Paired box coordinates
↓↓↓

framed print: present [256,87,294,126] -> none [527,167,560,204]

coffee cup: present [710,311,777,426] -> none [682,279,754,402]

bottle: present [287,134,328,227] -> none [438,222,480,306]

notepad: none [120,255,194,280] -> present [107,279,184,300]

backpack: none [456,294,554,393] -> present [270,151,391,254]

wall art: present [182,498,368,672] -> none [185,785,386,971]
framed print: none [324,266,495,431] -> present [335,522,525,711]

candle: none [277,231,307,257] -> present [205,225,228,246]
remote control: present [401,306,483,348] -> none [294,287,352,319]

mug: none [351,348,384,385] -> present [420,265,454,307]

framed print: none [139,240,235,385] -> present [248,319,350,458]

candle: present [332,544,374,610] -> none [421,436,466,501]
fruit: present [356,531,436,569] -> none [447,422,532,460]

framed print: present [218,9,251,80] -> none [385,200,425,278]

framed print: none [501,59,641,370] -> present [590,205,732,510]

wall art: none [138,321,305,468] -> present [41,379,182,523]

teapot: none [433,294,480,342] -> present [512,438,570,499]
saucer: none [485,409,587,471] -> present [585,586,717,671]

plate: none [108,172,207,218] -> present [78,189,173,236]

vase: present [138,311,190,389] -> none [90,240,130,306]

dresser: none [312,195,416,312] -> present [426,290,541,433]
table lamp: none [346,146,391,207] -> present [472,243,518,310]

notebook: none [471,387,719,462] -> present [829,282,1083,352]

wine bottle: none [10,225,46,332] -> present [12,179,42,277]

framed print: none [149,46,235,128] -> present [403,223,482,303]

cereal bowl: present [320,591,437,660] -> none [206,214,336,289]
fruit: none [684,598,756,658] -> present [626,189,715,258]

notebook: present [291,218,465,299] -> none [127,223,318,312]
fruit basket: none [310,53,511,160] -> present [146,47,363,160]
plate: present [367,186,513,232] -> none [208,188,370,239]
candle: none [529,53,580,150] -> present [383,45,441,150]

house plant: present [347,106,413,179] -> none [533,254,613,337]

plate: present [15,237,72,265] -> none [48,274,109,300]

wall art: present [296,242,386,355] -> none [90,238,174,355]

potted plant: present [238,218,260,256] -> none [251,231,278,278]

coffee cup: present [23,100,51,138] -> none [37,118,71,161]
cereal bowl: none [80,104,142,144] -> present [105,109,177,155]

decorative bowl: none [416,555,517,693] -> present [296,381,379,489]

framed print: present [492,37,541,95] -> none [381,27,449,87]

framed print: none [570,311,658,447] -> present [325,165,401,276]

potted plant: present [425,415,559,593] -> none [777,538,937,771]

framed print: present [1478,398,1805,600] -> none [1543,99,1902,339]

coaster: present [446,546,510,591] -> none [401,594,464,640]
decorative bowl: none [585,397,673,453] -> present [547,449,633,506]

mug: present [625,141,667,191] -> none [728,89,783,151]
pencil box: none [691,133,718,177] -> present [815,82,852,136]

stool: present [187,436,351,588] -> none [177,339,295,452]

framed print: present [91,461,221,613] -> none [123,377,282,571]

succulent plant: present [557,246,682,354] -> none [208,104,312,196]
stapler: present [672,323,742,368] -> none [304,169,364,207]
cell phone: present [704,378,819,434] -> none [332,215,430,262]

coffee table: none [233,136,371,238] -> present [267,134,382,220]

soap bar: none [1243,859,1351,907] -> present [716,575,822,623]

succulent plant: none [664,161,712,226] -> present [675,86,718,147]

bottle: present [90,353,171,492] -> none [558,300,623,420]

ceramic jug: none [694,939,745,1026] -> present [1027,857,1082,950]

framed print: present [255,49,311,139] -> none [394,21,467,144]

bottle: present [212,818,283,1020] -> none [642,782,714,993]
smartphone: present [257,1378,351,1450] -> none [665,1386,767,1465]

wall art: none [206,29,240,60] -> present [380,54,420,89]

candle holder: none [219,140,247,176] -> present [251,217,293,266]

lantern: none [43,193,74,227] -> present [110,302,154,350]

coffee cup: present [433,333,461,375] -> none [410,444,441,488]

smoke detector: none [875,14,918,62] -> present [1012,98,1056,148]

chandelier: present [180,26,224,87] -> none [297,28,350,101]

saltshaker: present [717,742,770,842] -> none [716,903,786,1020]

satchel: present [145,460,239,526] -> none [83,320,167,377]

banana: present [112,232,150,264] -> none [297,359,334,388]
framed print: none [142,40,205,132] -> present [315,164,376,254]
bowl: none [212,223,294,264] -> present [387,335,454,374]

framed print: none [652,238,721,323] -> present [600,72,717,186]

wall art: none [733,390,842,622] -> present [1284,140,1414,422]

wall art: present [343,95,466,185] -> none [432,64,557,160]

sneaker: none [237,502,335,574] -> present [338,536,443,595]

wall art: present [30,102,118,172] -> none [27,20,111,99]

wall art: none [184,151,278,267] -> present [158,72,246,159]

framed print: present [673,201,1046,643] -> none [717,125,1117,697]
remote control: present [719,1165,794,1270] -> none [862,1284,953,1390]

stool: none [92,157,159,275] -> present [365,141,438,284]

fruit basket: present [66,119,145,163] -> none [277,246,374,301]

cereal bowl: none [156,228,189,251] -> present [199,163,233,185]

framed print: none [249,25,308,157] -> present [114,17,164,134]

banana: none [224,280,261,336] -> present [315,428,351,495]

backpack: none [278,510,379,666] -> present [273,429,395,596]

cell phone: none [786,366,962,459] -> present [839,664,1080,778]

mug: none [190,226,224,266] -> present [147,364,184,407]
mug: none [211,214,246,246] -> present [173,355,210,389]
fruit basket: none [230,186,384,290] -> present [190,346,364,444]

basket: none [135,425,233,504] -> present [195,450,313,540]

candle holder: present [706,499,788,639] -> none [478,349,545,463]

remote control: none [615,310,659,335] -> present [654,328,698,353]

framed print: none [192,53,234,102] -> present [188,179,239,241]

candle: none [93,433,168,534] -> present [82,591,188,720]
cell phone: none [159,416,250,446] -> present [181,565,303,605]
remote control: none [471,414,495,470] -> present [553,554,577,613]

↑↑↑

Output each line of the data exactly as it stands above.

• Exercise response
framed print: present [256,87,294,126] -> none [527,167,560,204]

coffee cup: present [710,311,777,426] -> none [682,279,754,402]

bottle: present [287,134,328,227] -> none [438,222,480,306]

notepad: none [120,255,194,280] -> present [107,279,184,300]

backpack: none [456,294,554,393] -> present [270,151,391,254]

wall art: present [182,498,368,672] -> none [185,785,386,971]
framed print: none [324,266,495,431] -> present [335,522,525,711]

candle: none [277,231,307,257] -> present [205,225,228,246]
remote control: present [401,306,483,348] -> none [294,287,352,319]

mug: none [351,348,384,385] -> present [420,265,454,307]

framed print: none [139,240,235,385] -> present [248,319,350,458]

candle: present [332,544,374,610] -> none [421,436,466,501]
fruit: present [356,531,436,569] -> none [447,422,532,460]

framed print: present [218,9,251,80] -> none [385,200,425,278]

framed print: none [501,59,641,370] -> present [590,205,732,510]

wall art: none [138,321,305,468] -> present [41,379,182,523]

teapot: none [433,294,480,342] -> present [512,438,570,499]
saucer: none [485,409,587,471] -> present [585,586,717,671]

plate: none [108,172,207,218] -> present [78,189,173,236]

vase: present [138,311,190,389] -> none [90,240,130,306]

dresser: none [312,195,416,312] -> present [426,290,541,433]
table lamp: none [346,146,391,207] -> present [472,243,518,310]

notebook: none [471,387,719,462] -> present [829,282,1083,352]

wine bottle: none [10,225,46,332] -> present [12,179,42,277]

framed print: none [149,46,235,128] -> present [403,223,482,303]

cereal bowl: present [320,591,437,660] -> none [206,214,336,289]
fruit: none [684,598,756,658] -> present [626,189,715,258]

notebook: present [291,218,465,299] -> none [127,223,318,312]
fruit basket: none [310,53,511,160] -> present [146,47,363,160]
plate: present [367,186,513,232] -> none [208,188,370,239]
candle: none [529,53,580,150] -> present [383,45,441,150]

house plant: present [347,106,413,179] -> none [533,254,613,337]

plate: present [15,237,72,265] -> none [48,274,109,300]

wall art: present [296,242,386,355] -> none [90,238,174,355]

potted plant: present [238,218,260,256] -> none [251,231,278,278]

coffee cup: present [23,100,51,138] -> none [37,118,71,161]
cereal bowl: none [80,104,142,144] -> present [105,109,177,155]

decorative bowl: none [416,555,517,693] -> present [296,381,379,489]

framed print: present [492,37,541,95] -> none [381,27,449,87]

framed print: none [570,311,658,447] -> present [325,165,401,276]

potted plant: present [425,415,559,593] -> none [777,538,937,771]

framed print: present [1478,398,1805,600] -> none [1543,99,1902,339]

coaster: present [446,546,510,591] -> none [401,594,464,640]
decorative bowl: none [585,397,673,453] -> present [547,449,633,506]

mug: present [625,141,667,191] -> none [728,89,783,151]
pencil box: none [691,133,718,177] -> present [815,82,852,136]

stool: present [187,436,351,588] -> none [177,339,295,452]

framed print: present [91,461,221,613] -> none [123,377,282,571]

succulent plant: present [557,246,682,354] -> none [208,104,312,196]
stapler: present [672,323,742,368] -> none [304,169,364,207]
cell phone: present [704,378,819,434] -> none [332,215,430,262]

coffee table: none [233,136,371,238] -> present [267,134,382,220]

soap bar: none [1243,859,1351,907] -> present [716,575,822,623]

succulent plant: none [664,161,712,226] -> present [675,86,718,147]

bottle: present [90,353,171,492] -> none [558,300,623,420]

ceramic jug: none [694,939,745,1026] -> present [1027,857,1082,950]

framed print: present [255,49,311,139] -> none [394,21,467,144]

bottle: present [212,818,283,1020] -> none [642,782,714,993]
smartphone: present [257,1378,351,1450] -> none [665,1386,767,1465]

wall art: none [206,29,240,60] -> present [380,54,420,89]

candle holder: none [219,140,247,176] -> present [251,217,293,266]

lantern: none [43,193,74,227] -> present [110,302,154,350]

coffee cup: present [433,333,461,375] -> none [410,444,441,488]

smoke detector: none [875,14,918,62] -> present [1012,98,1056,148]

chandelier: present [180,26,224,87] -> none [297,28,350,101]

saltshaker: present [717,742,770,842] -> none [716,903,786,1020]

satchel: present [145,460,239,526] -> none [83,320,167,377]

banana: present [112,232,150,264] -> none [297,359,334,388]
framed print: none [142,40,205,132] -> present [315,164,376,254]
bowl: none [212,223,294,264] -> present [387,335,454,374]

framed print: none [652,238,721,323] -> present [600,72,717,186]

wall art: none [733,390,842,622] -> present [1284,140,1414,422]

wall art: present [343,95,466,185] -> none [432,64,557,160]

sneaker: none [237,502,335,574] -> present [338,536,443,595]

wall art: present [30,102,118,172] -> none [27,20,111,99]

wall art: none [184,151,278,267] -> present [158,72,246,159]

framed print: present [673,201,1046,643] -> none [717,125,1117,697]
remote control: present [719,1165,794,1270] -> none [862,1284,953,1390]

stool: none [92,157,159,275] -> present [365,141,438,284]

fruit basket: present [66,119,145,163] -> none [277,246,374,301]

cereal bowl: none [156,228,189,251] -> present [199,163,233,185]

framed print: none [249,25,308,157] -> present [114,17,164,134]

banana: none [224,280,261,336] -> present [315,428,351,495]

backpack: none [278,510,379,666] -> present [273,429,395,596]

cell phone: none [786,366,962,459] -> present [839,664,1080,778]

mug: none [190,226,224,266] -> present [147,364,184,407]
mug: none [211,214,246,246] -> present [173,355,210,389]
fruit basket: none [230,186,384,290] -> present [190,346,364,444]

basket: none [135,425,233,504] -> present [195,450,313,540]

candle holder: present [706,499,788,639] -> none [478,349,545,463]

remote control: none [615,310,659,335] -> present [654,328,698,353]

framed print: none [192,53,234,102] -> present [188,179,239,241]

candle: none [93,433,168,534] -> present [82,591,188,720]
cell phone: none [159,416,250,446] -> present [181,565,303,605]
remote control: none [471,414,495,470] -> present [553,554,577,613]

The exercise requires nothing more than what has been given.